On the jobs front, Republicans stood tough against President Barack Obama on preventing income tax rates from rising, passed a bill to give small business owners a tax deduction and another aimed at restricting red tape in Washington. Their efforts to repeal the small business mandate in the health care law succeeded -- Obama signed it on April 14, 2011.
They acted early on their pledges to bring new standards of transparency and decorum to their own work. A House rule enacted in early 2011 required a citation from the Constitution providing justification for all proposed bills. They imposed a ban on lumping unrelated proposals into "must-pass” legislation, such as appropriations bills -- though we found they broke that pledge during the 2010 battle over the debt ceiling.
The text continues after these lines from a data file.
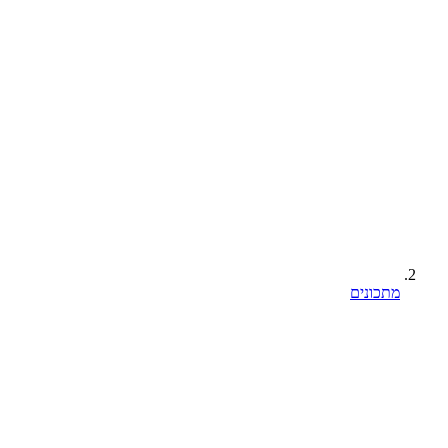
מתכונים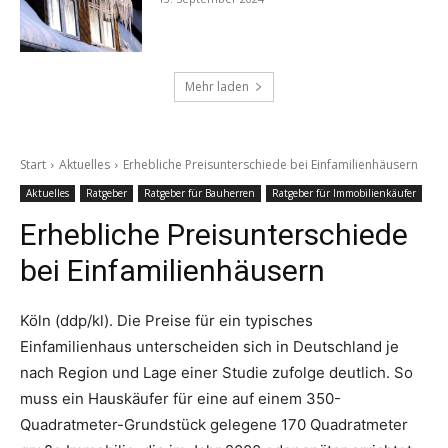
Mehr laden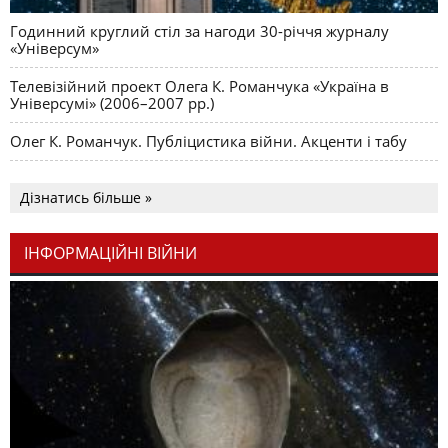
Годинний круглий стіл за нагоди 30-річчя журналу
«Універсум»
Телевізійний проект Олега К. Романчука «Україна в
Універсумі» (2006–2007 рр.)
Олег К. Романчук. Публіцистика війни. Акценти і табу
Дізнатись більше »
ІНФОРМАЦІЙНІ ВІЙНИ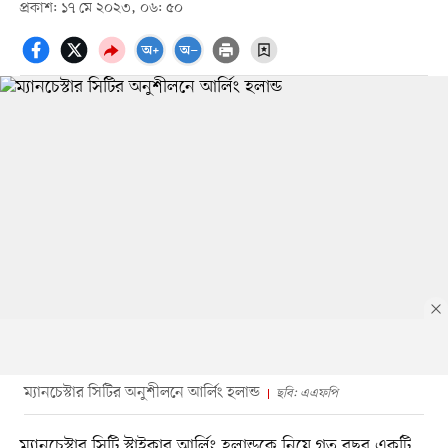
প্রকাশ: ১৭ মে ২০২৩, ০৬: ৫০
ম্যানচেস্টার সিটির অনুশীলনে আর্লিং হলান্ড
ছবি: এএফপি
ম্যানচেস্টার সিটি স্ট্রাইকার আর্লিং হলান্ডকে নিয়ে গত বছর একটি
Cutting federal spending -- a treasured priority in the House -- received ample attention. The YouCut program brought in ideas for reining in spending nearly every week, the House cut its own budget by 10 percent over two years and the budgets passed by the House for 2012 and 2013 drastically reined in future spending on entitlement programs such as Social Security and Medicare. In other areas, they opposed "cap-and-trade” climate legislation, passed bills aimed at securing the border and held firm on the handling of terrorism suspects.
A handful of items in the Pledge to America, such as the one to "fight efforts to use a national crisis for political gain,” did not lend themselves to a vote by Congress, so we're not counting them in our evaluation of this pledge. Of all the promises that Republicans made and could turn into a bill to vote on, they did so in every case but one. We rate this a Promise Kept.